▸ **Stored records**:
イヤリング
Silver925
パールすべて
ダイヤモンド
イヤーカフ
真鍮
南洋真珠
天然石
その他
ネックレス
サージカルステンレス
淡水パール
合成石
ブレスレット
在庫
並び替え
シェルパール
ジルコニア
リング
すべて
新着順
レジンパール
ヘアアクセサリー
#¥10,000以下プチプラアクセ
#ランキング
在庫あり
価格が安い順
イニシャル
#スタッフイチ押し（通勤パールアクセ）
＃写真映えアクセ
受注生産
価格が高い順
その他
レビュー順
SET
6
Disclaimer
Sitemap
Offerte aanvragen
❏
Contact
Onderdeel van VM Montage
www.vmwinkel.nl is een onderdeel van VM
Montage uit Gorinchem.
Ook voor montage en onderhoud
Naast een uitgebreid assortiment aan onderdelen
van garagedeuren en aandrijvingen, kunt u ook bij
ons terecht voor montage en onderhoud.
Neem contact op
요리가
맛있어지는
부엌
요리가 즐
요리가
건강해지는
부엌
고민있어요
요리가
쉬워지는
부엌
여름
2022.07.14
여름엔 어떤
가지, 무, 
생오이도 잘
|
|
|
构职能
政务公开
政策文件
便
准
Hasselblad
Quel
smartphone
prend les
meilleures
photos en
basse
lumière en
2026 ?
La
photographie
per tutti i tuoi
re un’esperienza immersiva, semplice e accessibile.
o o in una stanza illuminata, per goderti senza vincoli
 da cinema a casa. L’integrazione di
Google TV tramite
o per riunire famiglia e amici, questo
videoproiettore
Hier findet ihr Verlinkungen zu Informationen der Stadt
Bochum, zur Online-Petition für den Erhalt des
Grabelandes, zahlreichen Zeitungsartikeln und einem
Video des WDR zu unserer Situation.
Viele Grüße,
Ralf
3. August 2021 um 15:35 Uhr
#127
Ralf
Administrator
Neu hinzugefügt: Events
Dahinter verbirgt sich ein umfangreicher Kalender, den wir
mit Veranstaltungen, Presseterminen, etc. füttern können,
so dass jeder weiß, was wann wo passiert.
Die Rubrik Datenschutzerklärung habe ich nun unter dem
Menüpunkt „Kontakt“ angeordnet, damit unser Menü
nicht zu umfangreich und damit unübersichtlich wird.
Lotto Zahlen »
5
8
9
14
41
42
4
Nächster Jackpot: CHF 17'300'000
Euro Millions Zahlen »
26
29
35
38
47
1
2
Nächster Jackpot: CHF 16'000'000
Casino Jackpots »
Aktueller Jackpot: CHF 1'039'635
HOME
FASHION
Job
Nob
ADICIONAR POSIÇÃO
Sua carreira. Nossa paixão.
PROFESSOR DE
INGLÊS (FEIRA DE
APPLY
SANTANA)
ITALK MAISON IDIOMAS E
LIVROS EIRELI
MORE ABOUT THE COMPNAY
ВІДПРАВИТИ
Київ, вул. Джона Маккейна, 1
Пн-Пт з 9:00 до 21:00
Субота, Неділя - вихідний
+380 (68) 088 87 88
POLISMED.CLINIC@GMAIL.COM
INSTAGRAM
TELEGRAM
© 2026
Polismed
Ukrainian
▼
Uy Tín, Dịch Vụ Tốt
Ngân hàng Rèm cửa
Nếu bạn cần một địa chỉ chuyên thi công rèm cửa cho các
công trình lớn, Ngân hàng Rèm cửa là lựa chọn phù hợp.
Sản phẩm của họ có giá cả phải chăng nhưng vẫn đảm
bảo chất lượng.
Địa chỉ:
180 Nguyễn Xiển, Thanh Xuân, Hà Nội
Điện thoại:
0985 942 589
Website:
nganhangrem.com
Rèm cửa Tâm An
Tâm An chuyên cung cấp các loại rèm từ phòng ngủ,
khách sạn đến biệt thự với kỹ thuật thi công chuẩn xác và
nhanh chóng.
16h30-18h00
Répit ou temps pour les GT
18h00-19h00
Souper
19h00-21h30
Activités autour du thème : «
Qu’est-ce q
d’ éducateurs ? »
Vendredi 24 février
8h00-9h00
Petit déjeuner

▸ **TASK OBJECTIVE**:
Please echo every line of the entries above word for word, in the same order.

▸ **EXERCISE RESULT**:
イヤリング
Silver925
パールすべて
ダイヤモンド
イヤーカフ
真鍮
南洋真珠
天然石
その他
ネックレス
サージカルステンレス
淡水パール
合成石
ブレスレット
在庫
並び替え
シェルパール
ジルコニア
リング
すべて
新着順
レジンパール
ヘアアクセサリー
#¥10,000以下プチプラアクセ
#ランキング
在庫あり
価格が安い順
イニシャル
#スタッフイチ押し（通勤パールアクセ）
＃写真映えアクセ
受注生産
価格が高い順
その他
レビュー順
SET
6
Disclaimer
Sitemap
Offerte aanvragen
❏
Contact
Onderdeel van VM Montage
www.vmwinkel.nl is een onderdeel van VM
Montage uit Gorinchem.
Ook voor montage en onderhoud
Naast een uitgebreid assortiment aan onderdelen
van garagedeuren en aandrijvingen, kunt u ook bij
ons terecht voor montage en onderhoud.
Neem contact op
요리가
맛있어지는
부엌
요리가 즐
요리가
건강해지는
부엌
고민있어요
요리가
쉬워지는
부엌
여름
2022.07.14
여름엔 어떤
가지, 무, 
생오이도 잘
|
|
|
构职能
政务公开
政策文件
便
准
Hasselblad
Quel
smartphone
prend les
meilleures
photos en
basse
lumière en
2026 ?
La
photographie
per tutti i tuoi
re un’esperienza immersiva, semplice e accessibile.
o o in una stanza illuminata, per goderti senza vincoli
 da cinema a casa. L’integrazione di
Google TV tramite
o per riunire famiglia e amici, questo
videoproiettore
Hier findet ihr Verlinkungen zu Informationen der Stadt
Bochum, zur Online-Petition für den Erhalt des
Grabelandes, zahlreichen Zeitungsartikeln und einem
Video des WDR zu unserer Situation.
Viele Grüße,
Ralf
3. August 2021 um 15:35 Uhr
#127
Ralf
Administrator
Neu hinzugefügt: Events
Dahinter verbirgt sich ein umfangreicher Kalender, den wir
mit Veranstaltungen, Presseterminen, etc. füttern können,
so dass jeder weiß, was wann wo passiert.
Die Rubrik Datenschutzerklärung habe ich nun unter dem
Menüpunkt „Kontakt“ angeordnet, damit unser Menü
nicht zu umfangreich und damit unübersichtlich wird.
Lotto Zahlen »
5
8
9
14
41
42
4
Nächster Jackpot: CHF 17'300'000
Euro Millions Zahlen »
26
29
35
38
47
1
2
Nächster Jackpot: CHF 16'000'000
Casino Jackpots »
Aktueller Jackpot: CHF 1'039'635
HOME
FASHION
Job
Nob
ADICIONAR POSIÇÃO
Sua carreira. Nossa paixão.
PROFESSOR DE
INGLÊS (FEIRA DE
APPLY
SANTANA)
ITALK MAISON IDIOMAS E
LIVROS EIRELI
MORE ABOUT THE COMPNAY
ВІДПРАВИТИ
Київ, вул. Джона Маккейна, 1
Пн-Пт з 9:00 до 21:00
Субота, Неділя - вихідний
+380 (68) 088 87 88
POLISMED.CLINIC@GMAIL.COM
INSTAGRAM
TELEGRAM
© 2026
Polismed
Ukrainian
▼
Uy Tín, Dịch Vụ Tốt
Ngân hàng Rèm cửa
Nếu bạn cần một địa chỉ chuyên thi công rèm cửa cho các
công trình lớn, Ngân hàng Rèm cửa là lựa chọn phù hợp.
Sản phẩm của họ có giá cả phải chăng nhưng vẫn đảm
bảo chất lượng.
Địa chỉ:
180 Nguyễn Xiển, Thanh Xuân, Hà Nội
Điện thoại:
0985 942 589
Website:
nganhangrem.com
Rèm cửa Tâm An
Tâm An chuyên cung cấp các loại rèm từ phòng ngủ,
khách sạn đến biệt thự với kỹ thuật thi công chuẩn xác và
nhanh chóng.
16h30-18h00
Répit ou temps pour les GT
18h00-19h00
Souper
19h00-21h30
Activités autour du thème : «
Qu’est-ce q
d’ éducateurs ? »
Vendredi 24 février
8h00-9h00
Petit déjeuner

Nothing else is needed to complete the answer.